#### Supplied passage ####

Here is an image of a Brookie Fin that I recently tied:

Brookie Fin - classic wet fly pattern from Helen Shaw's book.

Brookie Fin – classic wet fly pattern from Helen Shaw’s book. Tied and photographed by Don Bastian.

Brookie Fin

Thread: Danville Flymaster 6/0 #100 Black

Ribbing: Oval silver tinsel; Shaw’s dressing calls for silver wire

Body: Flat silver tinsel

Hackle: White hackle fibers; Shaw’s original dressing calls for polar bear

Wing: Narrow strips of white, black, and red; married to and topping remainder of orange goose quill sections

Head: Black

Shaw’s formula in the recipe plate for the Brookie Fin calls for making the wing 2/3 orange, and 1/9 each Red, Black, and White. That is accurate, but personally I don’t feel like doing more math than I absolutely have to, especially math with fractions, and when I’m tying flies to boot. I generally use two strips each of white, black, and red, and make the rest of the wing, about 2/3, orange. That’s good for #4, #6, and #8 hooks. On a #2 hook, I’d go with three barbs or flues, and on #10 and #12 hooks, one must use only a single barb each of the topping colors. This type of detailed married-wing wet fly tying is what separates the men from the boys, or the women from the girls. It requires good keen eyesight, and steady hands.

No mention of the origin of the Brookie Fin appears in Shaw’s book, but it is quite likely that she originated it. She concluded her writing on the Brookie Fin with these words: “This is an exceptionally good wet-fly pattern, producing strikes when other patterns may prove to be ineffectual under many fishing conditions.”

About Helen’s book, Paul Schullery, former Executive Director of the American Museum of Fly Fishing in Manchester, Vermont wrote:

“Helen Shaw has long been recognized as one of this century’s foremost fly-tying teachers. With this book, she brings fly tying’s oldest and grandest tradition back to center stage. Not since Mary Orvis Marbury’s Favorite Flies and Their Histories was published nearly a century ago (now 121 years) has the wet fly been so well celebrated in words and pictures.”

The book is out-of-print, but may be found if one looks. The ISBN No. is: 0-8117-0607-9.

Though originally published in 1989, Flies for Fish and Fishermen: The Wet Flies remains as the best wet fly tying instructional book presently available. – Don Bastian.

#### Raw data ####

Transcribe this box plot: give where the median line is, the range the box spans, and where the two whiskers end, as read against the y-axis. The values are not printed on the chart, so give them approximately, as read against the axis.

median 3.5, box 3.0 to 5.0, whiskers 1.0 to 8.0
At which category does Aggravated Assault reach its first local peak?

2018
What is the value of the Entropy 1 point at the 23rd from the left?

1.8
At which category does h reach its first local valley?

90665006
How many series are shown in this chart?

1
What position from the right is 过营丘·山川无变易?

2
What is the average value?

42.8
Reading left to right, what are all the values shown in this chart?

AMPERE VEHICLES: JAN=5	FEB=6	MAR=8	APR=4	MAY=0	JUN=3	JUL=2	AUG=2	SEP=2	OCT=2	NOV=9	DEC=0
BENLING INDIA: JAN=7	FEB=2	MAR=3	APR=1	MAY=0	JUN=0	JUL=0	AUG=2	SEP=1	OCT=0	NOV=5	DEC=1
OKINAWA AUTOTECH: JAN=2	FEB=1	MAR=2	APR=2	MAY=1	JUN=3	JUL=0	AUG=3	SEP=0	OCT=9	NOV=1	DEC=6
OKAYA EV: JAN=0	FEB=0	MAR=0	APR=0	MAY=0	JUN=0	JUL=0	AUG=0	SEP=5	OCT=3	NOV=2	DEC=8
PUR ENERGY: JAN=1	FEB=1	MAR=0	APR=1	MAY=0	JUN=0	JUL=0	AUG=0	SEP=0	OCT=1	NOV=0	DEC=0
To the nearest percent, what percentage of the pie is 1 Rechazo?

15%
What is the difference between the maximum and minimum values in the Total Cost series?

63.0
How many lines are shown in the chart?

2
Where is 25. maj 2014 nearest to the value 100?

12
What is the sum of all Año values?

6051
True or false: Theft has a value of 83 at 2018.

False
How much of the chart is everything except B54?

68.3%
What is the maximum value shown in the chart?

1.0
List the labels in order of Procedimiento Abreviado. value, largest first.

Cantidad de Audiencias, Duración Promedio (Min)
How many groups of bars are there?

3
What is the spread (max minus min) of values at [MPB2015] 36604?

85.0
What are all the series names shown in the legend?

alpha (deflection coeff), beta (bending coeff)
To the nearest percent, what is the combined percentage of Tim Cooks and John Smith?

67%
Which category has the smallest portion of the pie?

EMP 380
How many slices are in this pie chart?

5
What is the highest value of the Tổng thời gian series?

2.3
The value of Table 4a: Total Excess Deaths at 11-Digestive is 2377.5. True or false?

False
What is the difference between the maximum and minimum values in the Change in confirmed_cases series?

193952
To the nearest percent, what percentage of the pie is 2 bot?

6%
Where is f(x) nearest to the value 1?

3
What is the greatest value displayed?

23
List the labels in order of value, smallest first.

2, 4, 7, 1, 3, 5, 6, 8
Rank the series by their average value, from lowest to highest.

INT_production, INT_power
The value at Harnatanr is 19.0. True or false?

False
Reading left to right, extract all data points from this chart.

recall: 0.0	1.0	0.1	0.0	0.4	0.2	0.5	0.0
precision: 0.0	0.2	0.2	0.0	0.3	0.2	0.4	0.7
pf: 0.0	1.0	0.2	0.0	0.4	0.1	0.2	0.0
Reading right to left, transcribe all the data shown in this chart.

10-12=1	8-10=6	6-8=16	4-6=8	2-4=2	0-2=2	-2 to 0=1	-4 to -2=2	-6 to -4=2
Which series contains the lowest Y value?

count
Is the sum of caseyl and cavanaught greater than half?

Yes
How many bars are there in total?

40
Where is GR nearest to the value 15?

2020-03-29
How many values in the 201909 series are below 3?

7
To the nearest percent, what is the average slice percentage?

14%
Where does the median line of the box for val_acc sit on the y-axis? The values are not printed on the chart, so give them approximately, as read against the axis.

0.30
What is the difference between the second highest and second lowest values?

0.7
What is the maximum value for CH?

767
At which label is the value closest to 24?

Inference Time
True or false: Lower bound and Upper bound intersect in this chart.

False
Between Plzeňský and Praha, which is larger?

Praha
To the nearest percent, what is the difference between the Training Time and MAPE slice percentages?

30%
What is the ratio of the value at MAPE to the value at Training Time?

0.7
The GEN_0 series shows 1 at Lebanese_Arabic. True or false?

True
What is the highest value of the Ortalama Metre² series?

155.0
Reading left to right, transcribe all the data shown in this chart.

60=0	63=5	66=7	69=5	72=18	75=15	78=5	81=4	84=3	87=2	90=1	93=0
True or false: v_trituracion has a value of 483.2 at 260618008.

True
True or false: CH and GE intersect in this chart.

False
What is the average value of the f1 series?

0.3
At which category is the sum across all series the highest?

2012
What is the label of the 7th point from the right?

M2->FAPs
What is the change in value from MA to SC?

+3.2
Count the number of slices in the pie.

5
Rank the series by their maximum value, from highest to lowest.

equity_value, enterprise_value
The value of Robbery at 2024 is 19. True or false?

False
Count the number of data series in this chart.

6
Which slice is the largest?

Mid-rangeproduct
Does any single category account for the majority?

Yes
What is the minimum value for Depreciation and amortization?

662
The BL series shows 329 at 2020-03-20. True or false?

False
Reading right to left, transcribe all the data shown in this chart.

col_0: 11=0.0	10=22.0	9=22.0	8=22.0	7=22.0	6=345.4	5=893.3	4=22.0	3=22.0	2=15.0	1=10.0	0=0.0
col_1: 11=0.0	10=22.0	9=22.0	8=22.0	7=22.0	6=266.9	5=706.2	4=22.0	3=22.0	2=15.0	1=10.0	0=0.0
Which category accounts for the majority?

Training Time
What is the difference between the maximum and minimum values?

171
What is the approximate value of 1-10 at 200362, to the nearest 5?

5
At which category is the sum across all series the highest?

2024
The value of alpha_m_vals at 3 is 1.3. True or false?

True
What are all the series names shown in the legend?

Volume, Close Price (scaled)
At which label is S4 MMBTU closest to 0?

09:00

####

**Exercise:**
Please state what hackle material Shaw's original dressing calls for in the Brookie Fin passage.

**Solution below:**
Polar bear.